Tu t'es enfui marin sur les eaux de la vie
Je te retrouve ami,lorsque je suis ici
Tu me prends par la main,vite je te souris
Ensemble tous les deux,tu n'es jamais parti!

dimanche 6 septembre 2009

Les derniers jours d'été

Se meurent doucement les derniers jours d'été
Abeilles butinent,dans les parcs on s'attarde,
La cloche d'école sonne son premier ré,
Et dans les trains bondés,on s'anime,on bavarde!

Alors que les amants enlacés se becquottent
Se meurent doucement les derniers jours d'été
Les bagages rangés,le vacancier radote
De retour au boulot,perdu dans ses pensées!

Au sud de la France,vont bientôt débarquer
Ces nouveaux voyageurs, bienheureux même si
Se meurent doucement les derniers jours de l'été
Ils s'attablent aux cafés, ils suscitent l'envie!

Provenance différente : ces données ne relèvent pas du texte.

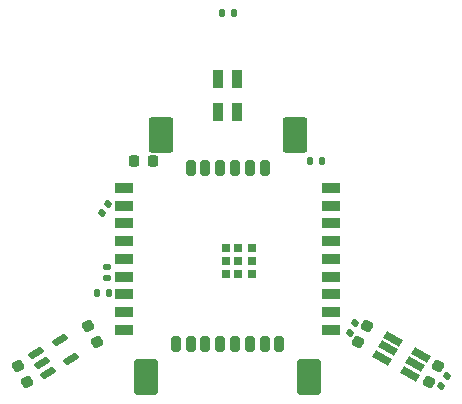
<source format=gbr>
%TF.GenerationSoftware,KiCad,Pcbnew,7.0.0-da2b9df05c~163~ubuntu22.04.1*%
%TF.CreationDate,2023-02-22T23:58:04+03:00*%
%TF.ProjectId,freeeeg16-alpha,66726565-6565-4673-9136-2d616c706861,rev?*%
%TF.SameCoordinates,Original*%
%TF.FileFunction,Paste,Top*%
%TF.FilePolarity,Positive*%
%FSLAX46Y46*%
G04 Gerber Fmt 4.6, Leading zero omitted, Abs format (unit mm)*
G04 Created by KiCad (PCBNEW 7.0.0-da2b9df05c~163~ubuntu22.04.1) date 2023-02-22 23:58:04*
%MOMM*%
%LPD*%
G01*
G04 APERTURE LIST*
G04 Aperture macros list*
%AMRoundRect*
0 Rectangle with rounded corners*
0 $1 Rounding radius*
0 $2 $3 $4 $5 $6 $7 $8 $9 X,Y pos of 4 corners*
0 Add a 4 corners polygon primitive as box body*
4,1,4,$2,$3,$4,$5,$6,$7,$8,$9,$2,$3,0*
0 Add four circle primitives for the rounded corners*
1,1,$1+$1,$2,$3*
1,1,$1+$1,$4,$5*
1,1,$1+$1,$6,$7*
1,1,$1+$1,$8,$9*
0 Add four rect primitives between the rounded corners*
20,1,$1+$1,$2,$3,$4,$5,0*
20,1,$1+$1,$4,$5,$6,$7,0*
20,1,$1+$1,$6,$7,$8,$9,0*
20,1,$1+$1,$8,$9,$2,$3,0*%
%AMRotRect*
0 Rectangle, with rotation*
0 The origin of the aperture is its center*
0 $1 length*
0 $2 width*
0 $3 Rotation angle, in degrees counterclockwise*
0 Add horizontal line*
21,1,$1,$2,0,0,$3*%
G04 Aperture macros list end*
%ADD10RoundRect,0.225000X-0.329006X0.069856X-0.104006X-0.319856X0.329006X-0.069856X0.104006X0.319856X0*%
%ADD11RotRect,1.560000X0.650000X150.000000*%
%ADD12RoundRect,0.225000X0.104006X-0.319856X0.329006X0.069856X-0.104006X0.319856X-0.329006X-0.069856X0*%
%ADD13RoundRect,0.140000X0.170000X-0.140000X0.170000X0.140000X-0.170000X0.140000X-0.170000X-0.140000X0*%
%ADD14RoundRect,0.140000X-0.077224X0.206244X-0.217224X-0.036244X0.077224X-0.206244X0.217224X0.036244X0*%
%ADD15RoundRect,0.135000X0.135000X0.185000X-0.135000X0.185000X-0.135000X-0.185000X0.135000X-0.185000X0*%
%ADD16RoundRect,0.150000X-0.368838X-0.386154X0.518838X0.126346X0.368838X0.386154X-0.518838X-0.126346X0*%
%ADD17RoundRect,0.225000X-0.225000X-0.250000X0.225000X-0.250000X0.225000X0.250000X-0.225000X0.250000X0*%
%ADD18RoundRect,0.140000X0.077224X-0.206244X0.217224X0.036244X-0.077224X0.206244X-0.217224X-0.036244X0*%
%ADD19RoundRect,0.200000X-0.200000X-0.450000X0.200000X-0.450000X0.200000X0.450000X-0.200000X0.450000X0*%
%ADD20RoundRect,0.241072X-0.771428X-1.258928X0.771428X-1.258928X0.771428X1.258928X-0.771428X1.258928X0*%
%ADD21RoundRect,0.200000X0.200000X0.450000X-0.200000X0.450000X-0.200000X-0.450000X0.200000X-0.450000X0*%
%ADD22RoundRect,0.250001X0.799999X1.249999X-0.799999X1.249999X-0.799999X-1.249999X0.799999X-1.249999X0*%
%ADD23RoundRect,0.225000X-0.104006X0.319856X-0.329006X-0.069856X0.104006X-0.319856X0.329006X0.069856X0*%
%ADD24RoundRect,0.135000X-0.135000X-0.185000X0.135000X-0.185000X0.135000X0.185000X-0.135000X0.185000X0*%
%ADD25R,0.875000X1.625000*%
%ADD26R,1.500000X0.900000*%
%ADD27R,0.700000X0.700000*%
G04 APERTURE END LIST*
D10*
%TO.C,C14*%
X-17786500Y-9361830D03*
X-17011500Y-10704170D03*
%TD*%
%TO.C,C15*%
X-11817500Y-5932830D03*
X-11042500Y-7275170D03*
%TD*%
D11*
%TO.C,U13*%
X15426133Y-10006723D03*
X15901133Y-9183999D03*
X16376133Y-8361275D03*
X14037865Y-7011275D03*
X13562865Y-7833999D03*
X13087865Y-8656723D03*
%TD*%
D12*
%TO.C,C29*%
X11042500Y-7275170D03*
X11817500Y-5932830D03*
%TD*%
D13*
%TO.C,C39*%
X-10210800Y-942400D03*
X-10210800Y-1902400D03*
%TD*%
D14*
%TO.C,C26*%
X18553400Y-10150708D03*
X18073400Y-10982092D03*
%TD*%
D15*
%TO.C,R9*%
X8003000Y8001000D03*
X6983000Y8001000D03*
%TD*%
D16*
%TO.C,U5*%
X-16192104Y-8255026D03*
X-15717104Y-9077750D03*
X-15242104Y-9900474D03*
X-13271896Y-8762974D03*
X-14221896Y-7117526D03*
%TD*%
D17*
%TO.C,C37*%
X-7887000Y8001000D03*
X-6337000Y8001000D03*
%TD*%
D15*
%TO.C,R7*%
X-10033000Y-3175000D03*
X-11053000Y-3175000D03*
%TD*%
D18*
%TO.C,C28*%
X10326400Y-6486292D03*
X10806400Y-5654908D03*
%TD*%
D19*
%TO.C,J5*%
X-4375000Y-7471000D03*
X-3125000Y-7471000D03*
X-1875000Y-7471000D03*
X-625000Y-7471000D03*
X625000Y-7471000D03*
X1875000Y-7471000D03*
X3125000Y-7471000D03*
X4375000Y-7471000D03*
D20*
X-6887500Y-10221000D03*
X6887500Y-10221000D03*
%TD*%
D21*
%TO.C,J6*%
X3125000Y7471000D03*
X1875000Y7471000D03*
X625000Y7471000D03*
X-625000Y7471000D03*
X-1875000Y7471000D03*
X-3125000Y7471000D03*
D22*
X5675000Y10221000D03*
X-5675000Y10221000D03*
%TD*%
D23*
%TO.C,C27*%
X17786500Y-9361830D03*
X17011500Y-10704170D03*
%TD*%
D24*
%TO.C,R1*%
X-492000Y20574000D03*
X528000Y20574000D03*
%TD*%
D25*
%TO.C,U2*%
X-787499Y14976499D03*
X-787499Y12201499D03*
X787499Y12201499D03*
X787499Y14976499D03*
%TD*%
D26*
%TO.C,U9*%
X-8749999Y5749999D03*
X-8749999Y4249999D03*
X-8749999Y2749999D03*
X-8749999Y1249999D03*
X-8749999Y-249999D03*
X-8749999Y-1749999D03*
X-8749999Y-3249999D03*
X-8749999Y-4749999D03*
X-8749999Y-6249999D03*
X8749999Y-6249999D03*
X8749999Y-4749999D03*
X8749999Y-3249999D03*
X8749999Y-1749999D03*
X8749999Y-249999D03*
X8749999Y1249999D03*
X8749999Y2749999D03*
X8749999Y4249999D03*
X8749999Y5749999D03*
D27*
X-139999Y649999D03*
X-139999Y-449999D03*
X-139999Y-1549999D03*
X909999Y649999D03*
X909999Y-449999D03*
X909999Y-1549999D03*
X2059999Y649999D03*
X2059999Y-449999D03*
X2059999Y-1549999D03*
%TD*%
D14*
%TO.C,C38*%
X-10123200Y4428892D03*
X-10603200Y3597508D03*
%TD*%
M02*

</source>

Alors qu'à l'horizon, l'automne en pâmoison
Dans un charmant décor,je reviens respirer
Mer Méditerranée!-Derrière la cloison
Se meurent doucement les derniers jours d'été!

mardi 1 septembre 2009

Moment

Espoirs du soir qui s'évanouissent au matin,
Le coeur qui rit, s'endort et se lève chagrin
Mon âme trépasse à la vue de ces horreurs
Devant mes yeux,ma gorge se serre de peur.

Le tempsdes rédactions

Je me souviens du temps des rédactions,
Mélange de crainte et d'anticipation.
Les idées dans ma tête foisonnaient,
Sur le papier pas toujours ne se posaient!

Les religieuses qui nous demandaient
De faire un plan,comme si on pouvait!
Moi j'écrivais jusqu'au moment parfait
Et là après la prose,je l'ajoutais!

Des feuilles sur mon pupitre s'étalaient
Je voulais tout écrire d'un seul jet
Une copie sans fautes je voulais
Premier prix souvent je me méritais!

Si jamais je ne l'obtenais, je pleurais
Car j'étais amoureuse du français
À la télé, les grammairiens j'écoutais
Alors que mes amies dehors jouaient!

Et puis un jour, l'école je quittai
Je suis partie au loin pour étudier
Les mots de la langue écrite et parlée
En prévision de mon futur métier!

Que nenni, tout ça ne s'est pas produit
Dans l'ombre,j'ai gribouillé la nuit
Sur des papiers les mots jamais publiés
Des romans, des pièces inachevées!

Trente-six à l'ombre

Trente-six à l'ombre

Trente-six à l’ombre, heureusement qu’on aime
C’est la sécheresse dans le cœur de celui
Avec qui s’écoulent les jours et les nuits
Trente-six à l’ombre, j’en ai fait un poème!

Au milieu de la nuit, je pense à une amie
Je me lève et j’écris, au soleil du midi
Étouffe ta peine, n’oublies pas que je suis
Au milieu de la nuit, même au loin un appui!

À travers nos rires, se cachaient bien nos larmes
Ça faisait chaud au cœur, étouffant les sanglots
Les laissant au rancart, sans sonnette d’alarme
À travers nos rires, on voguait sur les flots!

Trente-six à l’ombre, sans misère au soleil
Quel poète a dit ça? On danse sur les ponts
Au milieu de l’hiver, chez moi ou Avignon
Trente-six à l’ombre, dans ton cœur au réveil!


P.S. Poème dédié à mon amie du midi!